The new prime minister says he’s listening.
“I intend to govern for all Canadians,” said Carney in his election victory speech.
If that’s true, Carney must heed the demands of Smith and Moe, because Ottawa’s anti-West policies are damaging the economy and costing taxpayers a truckload of money.
How much?
Ottawa’s cap on oil and gas emissions – which creates a cap on production – will cost the Canadian economy about $20.5 billion and slash 40,000 jobs by 2032, according to the Parliamentary Budget Officer.
Canada has also seen nearly $670 billion in natural resources projects suspended or cancelled, since 2015.
To put that kind of money into perspective: $670 billion would pay for the salaries of hundreds of thousands of paramedics and police officers, for a decade.
That’s the equivalent to the value of more than one million houses in Alberta or almost two million homes in Saskatchewan.
That kind of money is worth the entire income tax bills for the populations of Alberta, Saskatchewan and Manitoba for about 10 years.
That’s just the lost money from natural resources.

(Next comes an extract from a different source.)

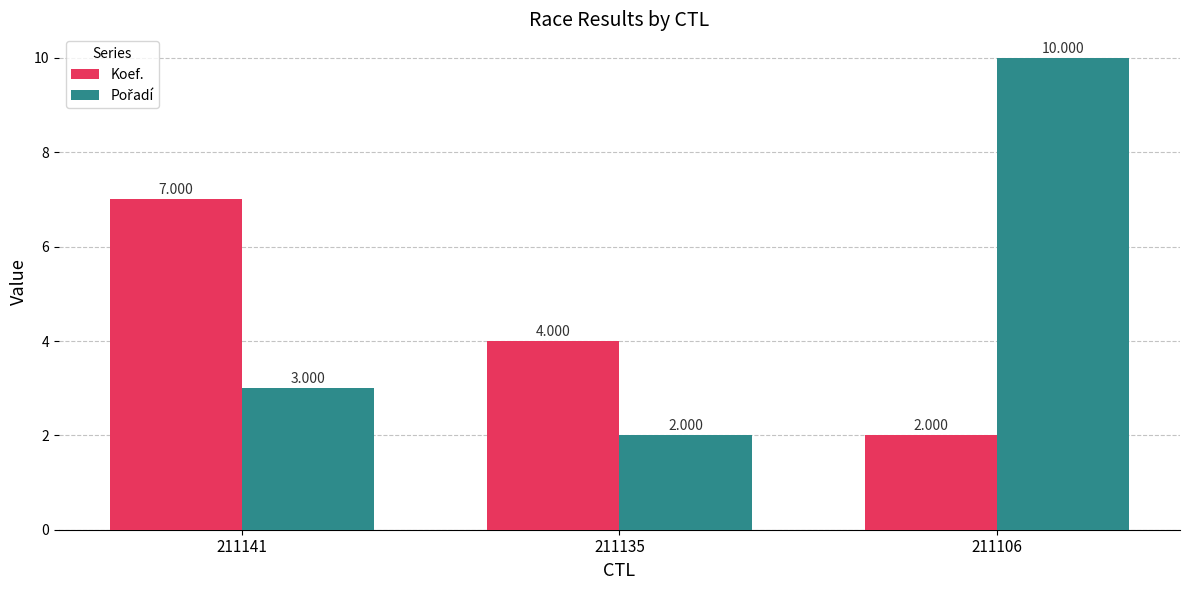

What is the lowest value of the Koef. series?

2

Carney’s looming ban on the sale of new gasoline and diesel vehicles also has a huge price tag.
Canada’s vehicle transition could cost up to $300 billion by 2040 to expand the electrical grid, according to a report for Natural Resources Canada.
If Carney is serious about boosting the economy and governing for all Canadians, getting the government out of the way of natural resource projects and scrapping the expensive plan to stop people from buying new gas and diesel vehicles is a good first step.
The West has been firmly asking for Ottawa to mind its own business for years.
Cancelling the industrial carbon tax is another way for Carney to show that he’s serious about growing the economy and governing for all Canadians.
On the same day Carney scrapped the consumer carbon tax, the Saskatchewan government dropped its industrial carbon tax down to zero.
“By eliminating industrial carbon costs which are often passed directly on to consumers – the province is acting to protect affordability and economic competitiveness,” said the Saskatchewan government’s news release.
Alberta’s industrial carbon tax is now frozen. Increasing the tax above its current rate would make Alberta “exceptionally uncompetitive,” according to Alberta Environment Minister Rebecca Schulz.
Business groups in both provinces lauded each premier, saying it would make their industries more competitive and help bring down costs.
When Ottawa forces businesses like fuel refineries or fertilizer plants to pay the carbon tax, they pass on those costs on to taxpayers when they heat their homes, fill up their cars and buy groceries.
If companies are forced to cut production or leave the country because of the industrial carbon tax and policies like the energy cap, it’s regular Albertans and Saskatchewanians who are hurt the most through job losses.
If Carney intends to govern for all Canadians he needs to listen to Smith and Moe and scrap these policies that are set to cost taxpayers billions and slash tens of thousands of jobs.
Kris Sims is Alberta Director and Gage Haubrich is Prairie Director for the Canadian Taxpayers Federation.